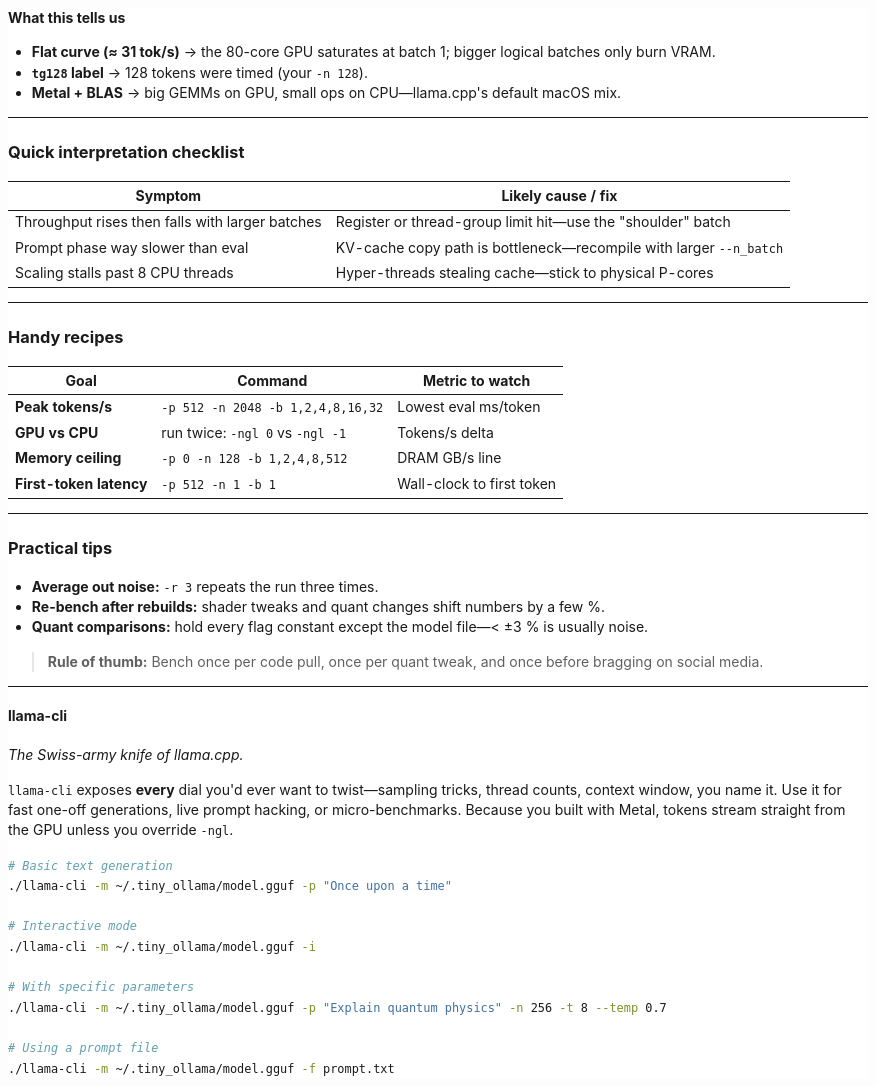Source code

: **What this tells us**

* **Flat curve (≈ 31 tok/s)** → the 80-core GPU saturates at batch 1; bigger logical batches only burn VRAM.
* **`tg128` label** → 128 tokens were timed (your `-n 128`).
* **Metal + BLAS** → big GEMMs on GPU, small ops on CPU—llama.cpp's default macOS mix.

---

### Quick interpretation checklist

| Symptom                                         | Likely cause / fix                                                 |
| ----------------------------------------------- | ------------------------------------------------------------------ |
| Throughput rises then falls with larger batches | Register or thread-group limit hit—use the "shoulder" batch        |
| Prompt phase way slower than eval               | KV-cache copy path is bottleneck—recompile with larger `--n_batch` |
| Scaling stalls past 8 CPU threads               | Hyper-threads stealing cache—stick to physical P-cores             |

---

### Handy recipes

| Goal                    | Command                           | Metric to watch           |
| ----------------------- | --------------------------------- | ------------------------- |
| **Peak tokens/s**       | `-p 512 -n 2048 -b 1,2,4,8,16,32` | Lowest eval ms/token      |
| **GPU vs CPU**          | run twice: `-ngl 0` vs `-ngl -1`  | Tokens/s delta            |
| **Memory ceiling**      | `-p 0 -n 128 -b 1,2,4,8,512`      | DRAM GB/s line            |
| **First-token latency** | `-p 512 -n 1 -b 1`                | Wall-clock to first token |

---

### Practical tips

* **Average out noise:** `-r 3` repeats the run three times.
* **Re-bench after rebuilds:** shader tweaks and quant changes shift numbers by a few %.
* **Quant comparisons:** hold every flag constant except the model file—< ±3 % is usually noise.

> **Rule of thumb:** Bench once per code pull, once per quant tweak, and once before bragging on social media.

---

#### llama-cli

*The Swiss-army knife of llama.cpp.*

`llama-cli` exposes **every** dial you'd ever want to twist—sampling tricks, thread counts, context window, you name it. Use it for fast one-off generations, live prompt hacking, or micro-benchmarks. Because you built with Metal, tokens stream straight from the GPU unless you override `-ngl`.

```bash
# Basic text generation
./llama-cli -m ~/.tiny_ollama/model.gguf -p "Once upon a time"

# Interactive mode
./llama-cli -m ~/.tiny_ollama/model.gguf -i

# With specific parameters
./llama-cli -m ~/.tiny_ollama/model.gguf -p "Explain quantum physics" -n 256 -t 8 --temp 0.7

# Using a prompt file
./llama-cli -m ~/.tiny_ollama/model.gguf -f prompt.txt
```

◆ ◆ ◆ ◆ ◆ ◆ ◆

• [What you will do] Nothing but a number should be given: the number of lines in the records that contain the word "cache".

• [Written reply] 2